Sen. Bernie Sanders says Democrats will use reconciliation “as soon as we possibly can" to pass a Covid-19 relief package, which will allow for a 51 majority vote rather than 60.

“What we cannot do is wait weeks and weeks and months and months to go forward,” he says. #CNNSOTU

— State of the Union (@CNNSotu) January 24, 2021

Attempts to meet in the middle would be null in the case of a reconciliation bill, which can pass with 51 Senate votes and the vote of Vice President Kamala Harris, rather than the 60-vote majority a typical bill in the Senate needs to pass.

"I don't know what compromise means," Sanders said to Bash. "I know that working families are living today in more economic desperation since the Great Depression. If Republicans are willing to work with us to address that crisis, welcome, let's do it. What we cannot do is wait weeks and weeks and months and months to go forward we have got to act now."

Bernie Sanders
Senator Bernie Sanders (D-VT) speaks with Senate Majority Leader Chuck Schumer (D-NY). Sanders told CNN's "State of the Union" on Sunday the Democratic-majority Senate would use a reconciliation bill to push through COVID-19 relief spending measures. Debbie Stabenow, a Democrat from Michigan, joins Sanders and Schumer to speak during the inauguration ceremony on the West Front of the U.S. Capitol on January 20, 2021 in Washington, DC. During today's inauguration ceremony Joe Biden becomes the 46th president of the United States. Kevin Dietsch-Pool/Getty Images

The new package calls for huge measures, including $160 billion in funding for a national vaccination program and $1,400 in individual stimulus checks, while also raising the minimum wage to $15 per hour.

Sanders added that in pushing these actions, Democrats are simply using the same technique the previous Republican-majority Senate did under Trump, but for different reasons.

Reconciliation was previously leveraged by the GOP to push through major tax cuts for wealthy Americans and large corporations, Sanders added.

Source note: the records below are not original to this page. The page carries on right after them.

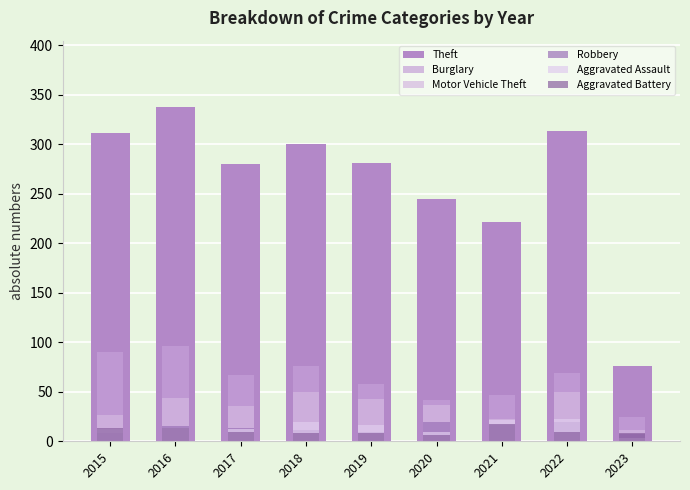

Reading left to right, what are all the values shown in this chart?

Theft: 311	337	280	300	281	245	221	313	76
Burglary: 90	96	67	76	58	42	47	69	25
Motor Vehicle Theft: 27	44	36	50	43	37	23	50	11
Robbery: 8	15	13	11	9	19	16	19	7
Aggravated Assault: 12	13	12	19	16	9	21	22	3
Aggravated Battery: 13	13	9	8	8	6	17	9	8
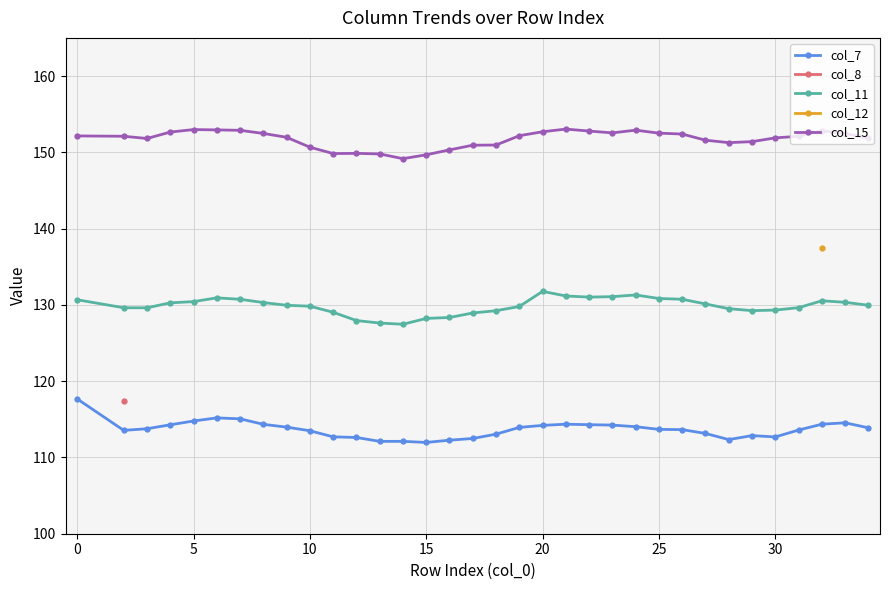

True or false: col_15 has more than 0 points higher than both neighbors.

True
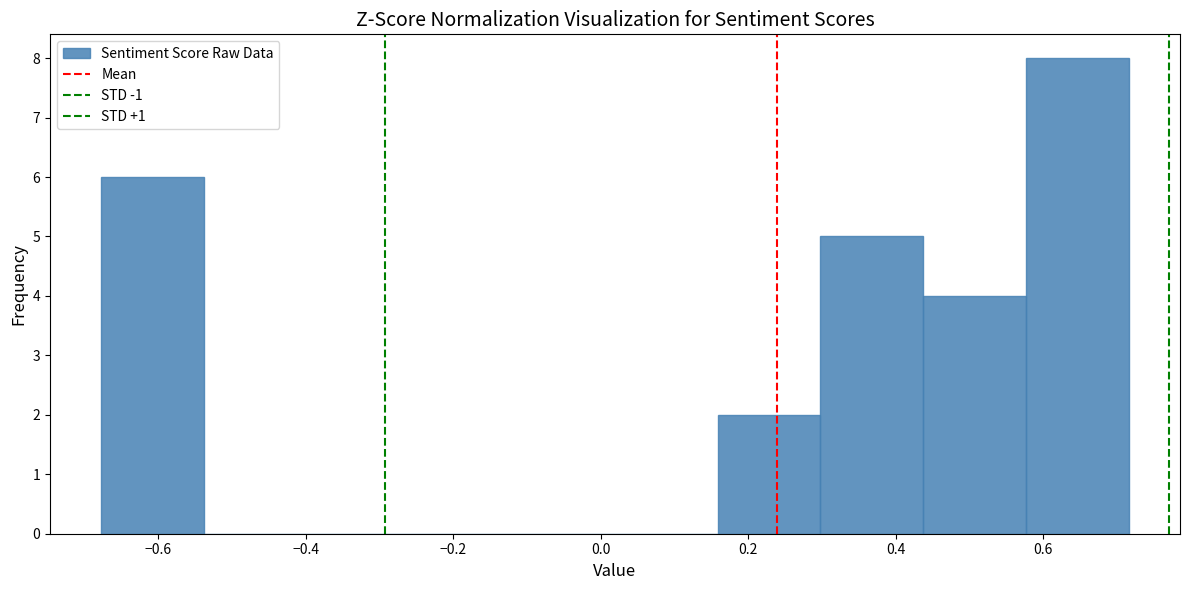

What is the height of the bar covering -0.68 to -0.54 on the x-axis? Neither the bar edges nor the heights are printed on the chart, so give them approximately, as read against the axes.

6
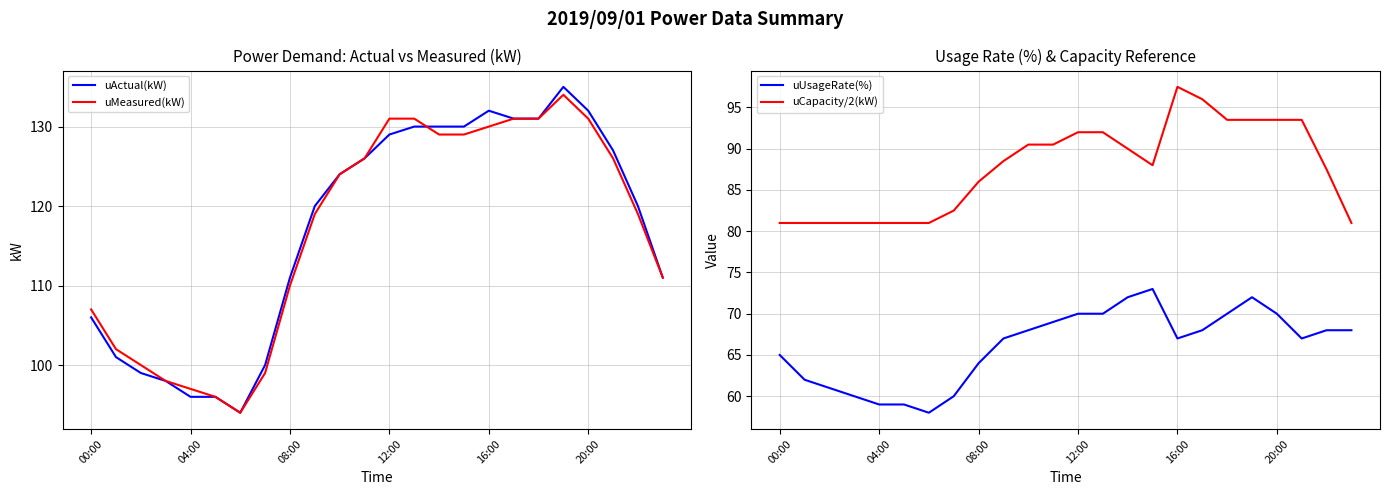

What is the minimum value for uMeasured(kW)?

94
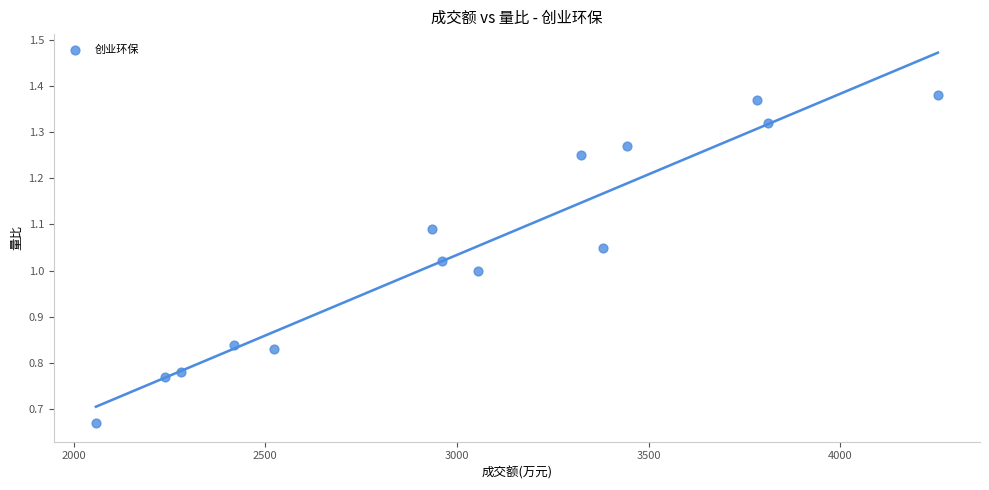

What is the range of X values (max minus min)?

2197.0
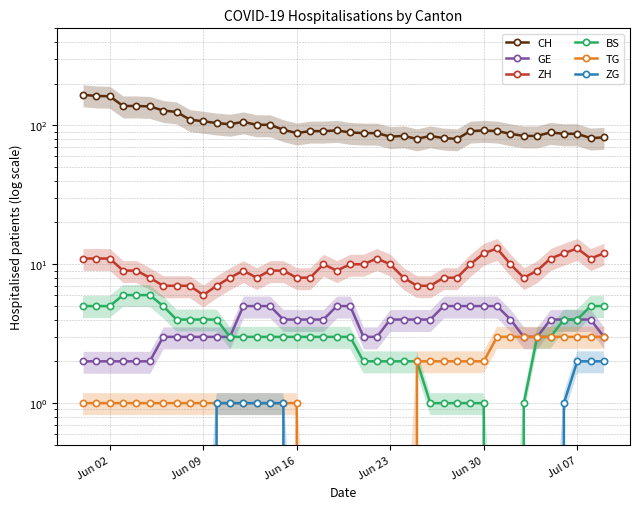

True or false: GE has more than 1 points higher than both neighbors.

False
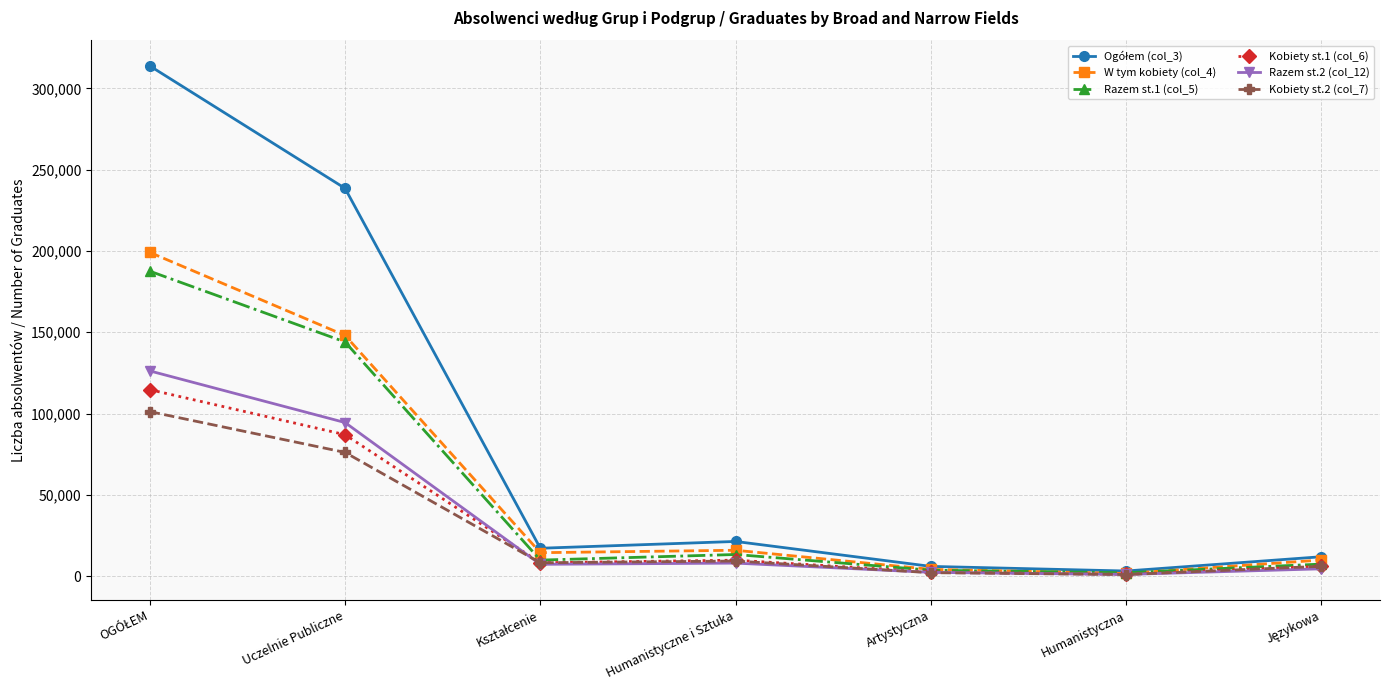

True or false: Kobiety st.1 (col_6) has more than 2 interior local peaks.

False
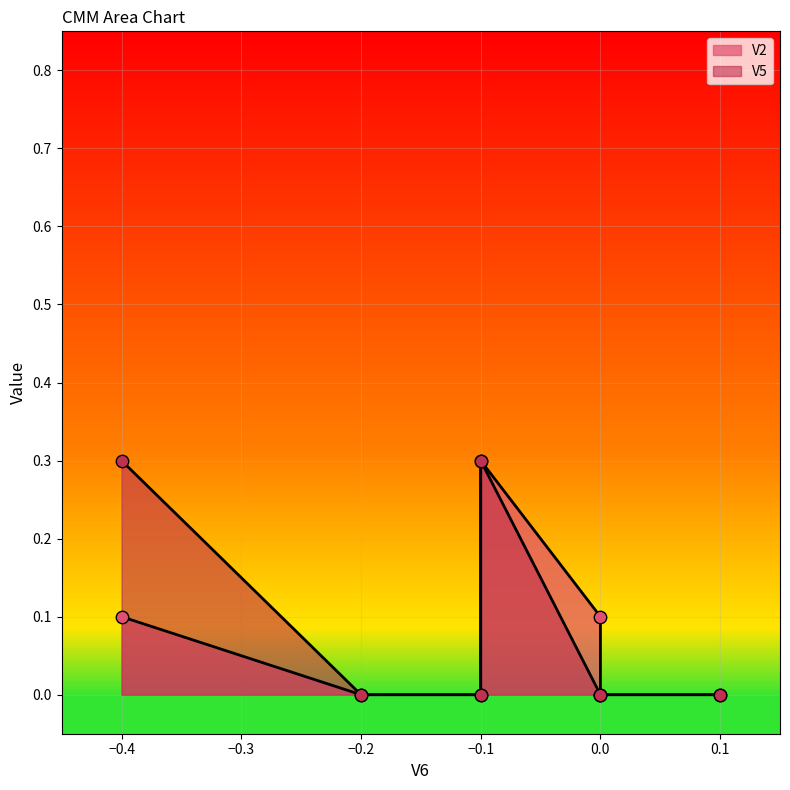

Which series reaches the minimum Y coordinate?

V2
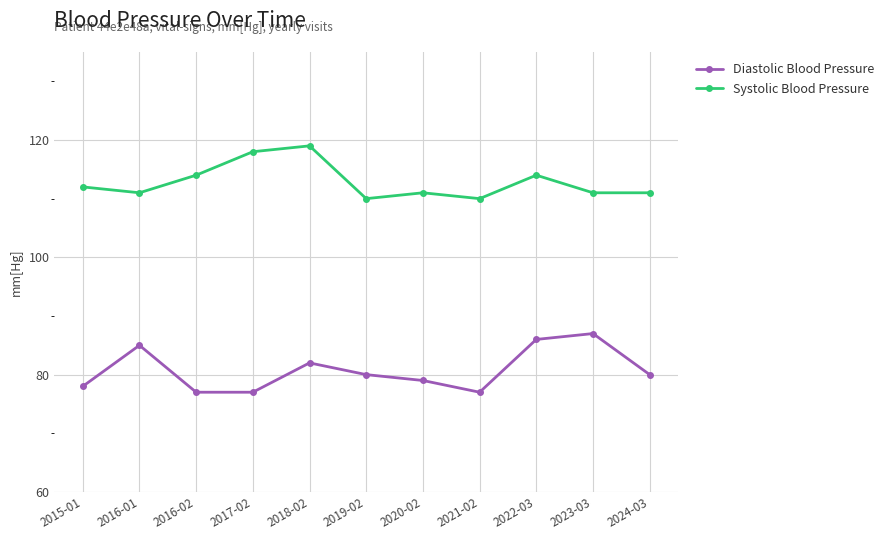

What are all the series names shown in the legend?

Diastolic Blood Pressure, Systolic Blood Pressure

Senate Republicans also attempted to use the reconciliation process to repeal the Affordable Care Act in 2017.

Sanders, who publicly criticized Republican's attempted use of reconciliation to undo Obamacare, said the "devil was in the details" of the two reconciliation bills Democrats are looking to pass this year. The first would provide immediate relief to address food insecurity, prevent evictions, and give states necessary funding to administer successful vaccine programs. A later bill would address larger-scale economic recovery and address "structural problems we've ignored for years," such as climate change.

"We're gonna do it, but we gonna do it to protect ordinary people not just the rich and the powerful," he said.

According to data from the Bureau of Labor Statistics, payroll employment declined by 140,000 last month, with temporary layoffs increasing to three million. As cases of COVID-19 are on the rise across the U.S., states vaccine rollout plans are lagging behind schedule and more than half a million deaths are predicted by the end of February. But Senate Democrats are balancing the urgency of pandemic relief measures with Trump's pending second impeachment trial.

When host Bash asked Sanders if the reconciliation bill would come before impeachment, the Vermont senator said: "We don't have time to sit around [spending] weeks on impeachment and not get vaccines into the arms of people. You don't have time to worry about vaccines and not the fact that children in America are going hungry."